Buried Alive
(W.W. Norton and Company)
by Jan Bondeson
In 1893, the wife of a Pennsylvania farmer died and was buried in the family graveyard. Days later, a relative told the grieving husband that the poor woman had suffered fits as a child, and he fretted that a horrible mistake had been made. To put his mind at ease, the parson unearthed the casket, so the farmer could see that his wife was indeed resting peacefully. Instead, to everyone's horror, when they raised the lid, they discovered the body was twisted face downward, the lining of the casket was ripped to shreds, and the woman had chewed off her own fingers, apparently in agony when she discovered she had been buried alive.
Or had she?
Author Jan Bondeson, a Swedish physician, takes a close look at stories like this, presenting readers with what he describes -- quite accurately -- as "the terrifying history of our most primal fear." And what he discovers, as he did in the case of the Pennsylvania farmer, is that most shocking tales of premature burial are just that -- folk tales with no basis in fact.
But Bondeson doesn't just debunk the many urban legends about people who were supposedly buried alive. He explores mankind's perverse fear of this possibility, examining in often gruesome detail, for example, the "hospitals for the dead" that opened throughout Europe in the nineteenth century. Here, dozens of corpses were laid out in neat rows, their hands and feet connected to bells, while a watchman -- who had surely one of the worst jobs in history -- sat among the decaying bodies and listened for the slightest tinkle of a bell.

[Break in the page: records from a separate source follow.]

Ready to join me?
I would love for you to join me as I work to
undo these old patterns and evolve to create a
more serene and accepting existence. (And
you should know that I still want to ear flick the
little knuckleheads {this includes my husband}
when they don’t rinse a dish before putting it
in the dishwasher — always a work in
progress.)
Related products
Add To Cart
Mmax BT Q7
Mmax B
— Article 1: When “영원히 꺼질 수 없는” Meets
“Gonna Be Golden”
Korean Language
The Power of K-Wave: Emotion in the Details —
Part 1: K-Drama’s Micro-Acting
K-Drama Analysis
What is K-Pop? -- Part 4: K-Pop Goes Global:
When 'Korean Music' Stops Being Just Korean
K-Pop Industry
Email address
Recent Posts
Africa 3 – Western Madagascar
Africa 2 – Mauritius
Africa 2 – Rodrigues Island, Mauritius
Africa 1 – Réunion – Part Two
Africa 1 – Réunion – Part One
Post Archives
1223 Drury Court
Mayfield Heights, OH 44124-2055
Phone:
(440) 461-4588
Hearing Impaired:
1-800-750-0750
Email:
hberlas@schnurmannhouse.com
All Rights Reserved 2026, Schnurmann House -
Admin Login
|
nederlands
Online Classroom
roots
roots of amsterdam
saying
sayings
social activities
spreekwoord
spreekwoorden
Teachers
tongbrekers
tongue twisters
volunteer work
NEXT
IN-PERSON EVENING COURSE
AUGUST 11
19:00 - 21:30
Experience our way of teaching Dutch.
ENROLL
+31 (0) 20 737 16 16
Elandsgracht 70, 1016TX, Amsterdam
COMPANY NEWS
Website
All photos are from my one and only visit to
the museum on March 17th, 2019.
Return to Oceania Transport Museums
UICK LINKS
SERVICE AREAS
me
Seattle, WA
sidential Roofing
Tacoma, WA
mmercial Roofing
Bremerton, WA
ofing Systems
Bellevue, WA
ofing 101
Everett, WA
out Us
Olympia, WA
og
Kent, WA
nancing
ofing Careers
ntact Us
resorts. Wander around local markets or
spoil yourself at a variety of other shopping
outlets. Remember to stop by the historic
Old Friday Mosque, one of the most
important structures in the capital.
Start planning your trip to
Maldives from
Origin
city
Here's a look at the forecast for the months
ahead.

Bondeson looks at the so-called "security coffins," such as the Bateson Belfry model, which featured air vents, speaking tubes, and alarm devices that could be activated by anyone who woke up inside such a thing. He traces this recurring theme throughout literature, most notably in several stories by Edgar Allen Poe, who was apparently obsessed with the idea. One of his best-known short stories, in fact, is titled "The Premature Burial."
And he explores the basic problem: Before medicine was as advanced as it is today, how did doctors ensure that patients were truly dead? Giving the supposed corpse a tobacco-smoke enema -- yes, that's right -- was just one of the more popular methods. Another technique, based on the theory that the muscles of the intestinal tract relax after death, was to use a powerful bellows to force air down the victim's windpipe, and then out through the -- well, you know. "The grotesque scene that followed can be imagined by those familiar with dead bodies," Bondeson writes in his typically wry manner, "but remains mercifully hidden to laymen."
It's an odd topic, that's for sure, but a fascinating book, though as you've probably gathered by now, not one for the faint of heart. As for me, I have no fears about being buried alive. My careful instructions to the taxidermist should take care of everything nicely.